Boire le calice jusqu'à la lie
Toi le glorieux ascète qui s’enorgueillit
De ne pas succomber à la trivialité,
Toi qui n’as jamais su pourquoi les gens d’ici
Aiment, le soir venu, gaiement batifoler,
Laisse-moi révéler à tes yeux étourdis
Par la morne inertie qui remplit tes journées,
La raison pour laquelle, alors que vient la nuit,
Le tord-boyaux s’engouffre en de rustres gosiers.
Il est des gens pour qui le chemin de la vie,
N’arpentera jamais que les mêmes contrées.
Ces gens-là ne seront jamais très loin du nid
Où naitront leurs petits, où leurs aïeux sont nés.
Qu’ils sont loin du confort de tes fastes habits,
Du pompeux chatoiement de tes souliers lustrés,
Ceux qui doivent sans cesse, funeste ironie,
Se passer d’être humains pour tenter d’exister !
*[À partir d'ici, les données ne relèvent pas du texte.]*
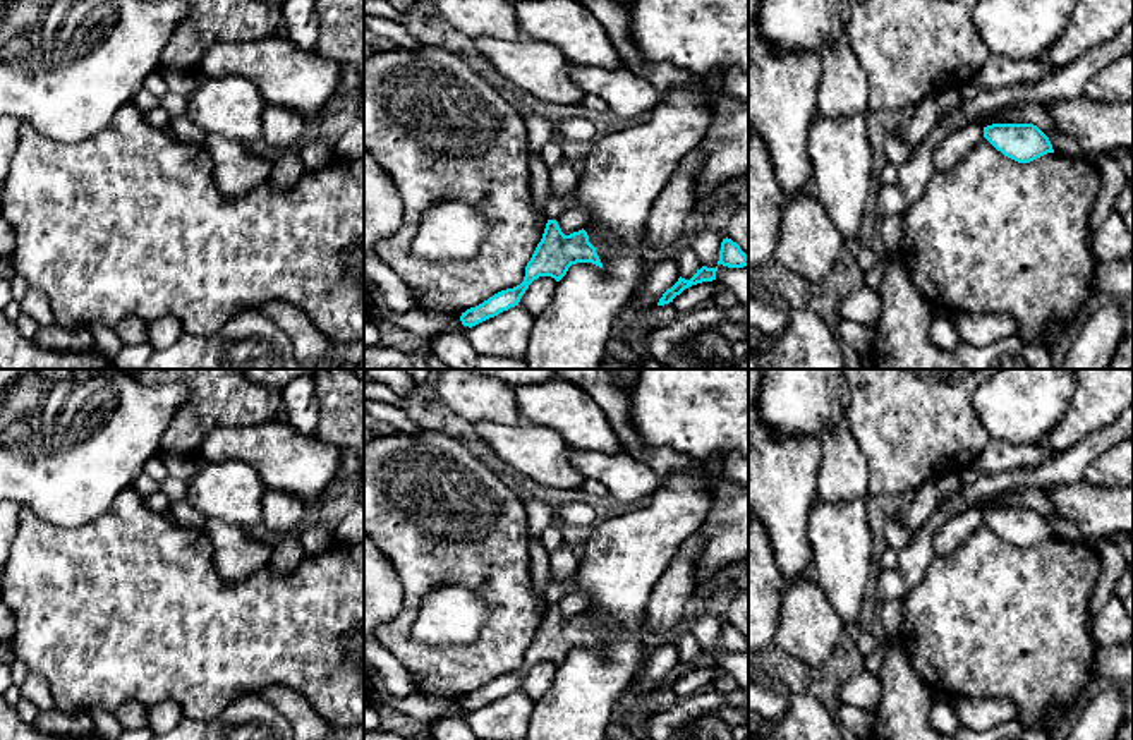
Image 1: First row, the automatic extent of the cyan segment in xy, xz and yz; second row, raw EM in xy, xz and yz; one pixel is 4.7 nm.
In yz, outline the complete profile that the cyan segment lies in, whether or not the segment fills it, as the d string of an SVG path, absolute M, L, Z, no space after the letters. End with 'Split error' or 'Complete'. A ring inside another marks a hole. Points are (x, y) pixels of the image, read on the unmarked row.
M992 508L984 512L984 522L1018 548L1030 548L1054 537L1049 522L1033 508Z. Complete

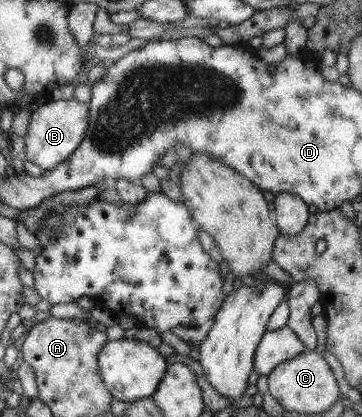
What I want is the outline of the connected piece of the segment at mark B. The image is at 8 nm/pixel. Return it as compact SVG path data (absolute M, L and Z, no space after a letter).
M74 98L70 101L43 100L41 107L31 114L29 133L23 137L26 145L24 159L29 159L34 165L42 167L43 171L50 171L70 158L84 140L89 127L89 107Z

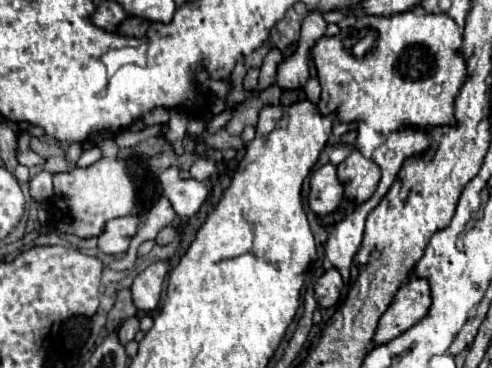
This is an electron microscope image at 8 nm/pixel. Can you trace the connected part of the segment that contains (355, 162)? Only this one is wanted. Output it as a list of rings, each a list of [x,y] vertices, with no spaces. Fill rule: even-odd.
[[[357,148],[337,166],[337,178],[345,188],[345,198],[361,204],[371,198],[377,182],[381,178],[381,170],[373,160],[367,160]]]

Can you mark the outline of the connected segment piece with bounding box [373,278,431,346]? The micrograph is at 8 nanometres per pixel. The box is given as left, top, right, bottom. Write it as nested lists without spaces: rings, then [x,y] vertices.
[[[407,278],[405,286],[397,290],[397,298],[393,298],[389,308],[381,316],[381,322],[373,336],[373,346],[387,344],[389,340],[409,330],[415,322],[419,322],[427,314],[429,304],[431,294],[427,280]]]

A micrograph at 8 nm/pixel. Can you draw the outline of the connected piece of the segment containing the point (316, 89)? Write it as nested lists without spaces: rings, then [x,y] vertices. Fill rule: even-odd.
[[[309,78],[309,82],[305,84],[305,94],[311,102],[317,102],[319,100],[319,94],[321,94],[321,86],[319,86],[319,80],[317,78]]]

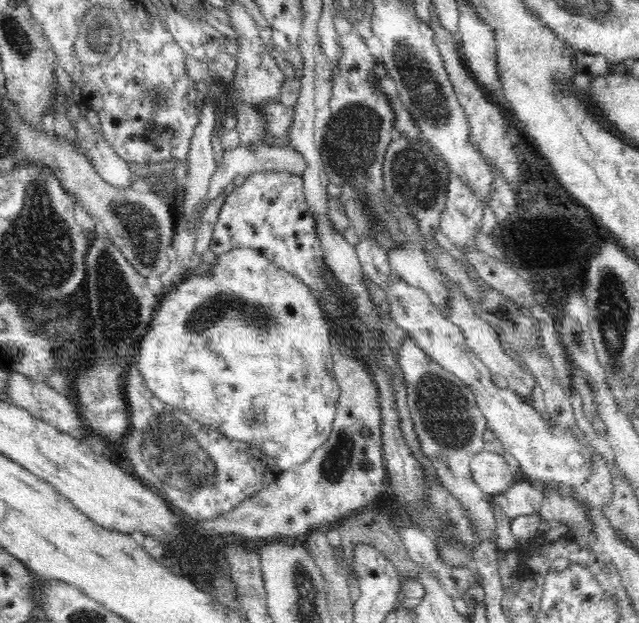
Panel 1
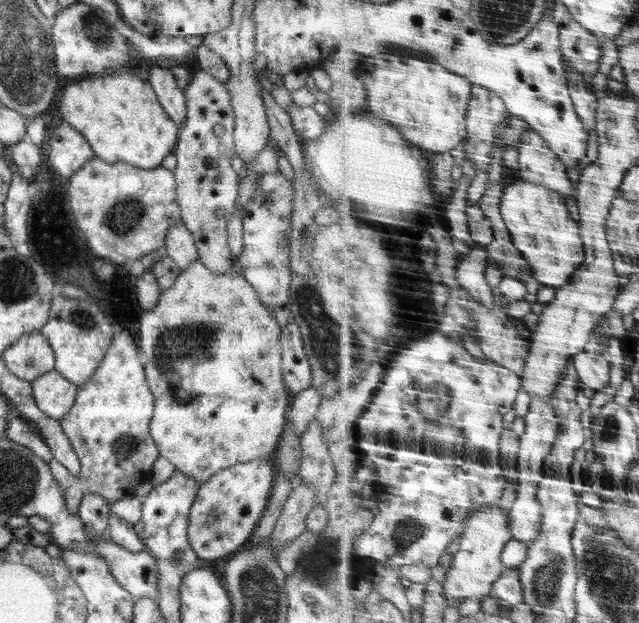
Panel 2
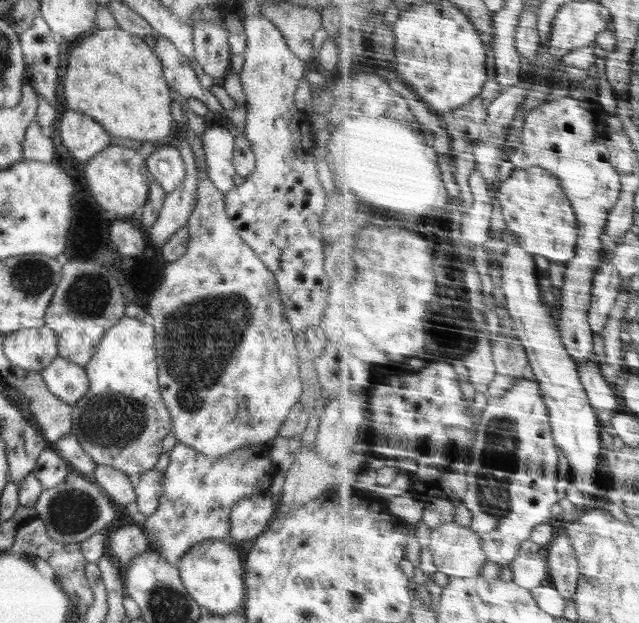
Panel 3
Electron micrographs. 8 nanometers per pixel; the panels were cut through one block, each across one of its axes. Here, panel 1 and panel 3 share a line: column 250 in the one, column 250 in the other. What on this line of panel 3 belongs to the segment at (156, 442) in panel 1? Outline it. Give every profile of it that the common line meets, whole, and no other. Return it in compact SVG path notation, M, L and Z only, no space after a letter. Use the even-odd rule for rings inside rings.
M177 442L169 452L170 464L164 471L162 496L158 498L158 508L154 514L147 516L147 521L141 526L149 540L150 550L156 550L160 555L176 568L179 560L189 548L195 544L214 538L228 540L230 532L230 509L240 499L266 494L278 473L277 466L270 461L270 443L259 448L237 448L222 458L208 458L201 452Z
Ceux qui sont à l’usine ont pour ciel un toit gris,
Leurs journées s’achèvent comme elles ont débuté,
Ployés sans relâche sur leur pauvre établi,
Ils cultivent un fruit qu’ils ne pourront croquer.
Pour aider ces gens-là à rêver d’euphorie,
Alors que lancine leur échine voutée,
Rien n’est plus indiqué quand l’azur s’assombrit,
Qu’un verre bien rempli qui radie l’anxiété.
Certes tous les soiffards vivant en ce pays
Ne sont pas, la journée, penchés sur l'atelier.
Certains boivent le jour pour mieux dormir la nuit
Car les ponts sont leurs toits, le béton leur sommier.
Quoi qu’ils fassent, où qu’ils soient, ces gens-là sont haïs
Ils sont des parasites, à jamais condamnés
A subir le courroux, du moins les railleries,
Des gens de bonnes mœurs qui frondent au jugé.
Que sait-on de ces gens, de ce qu’ils ont subi ?
Qui es-tu pour blâmer ceux qui sont affligés
De ces maux incurables qui hantent leurs nuits ?
Certains ont dû subir ce que Satan craindrait.
Toi le glorieux ascète qui s’enorgueillit
De n’avoir jamais dû t’enivrer à l’excès,
Tu n’as point bu le calice jusqu’à la lie,
N’accable pas ces gens, laisse les vivre en paix.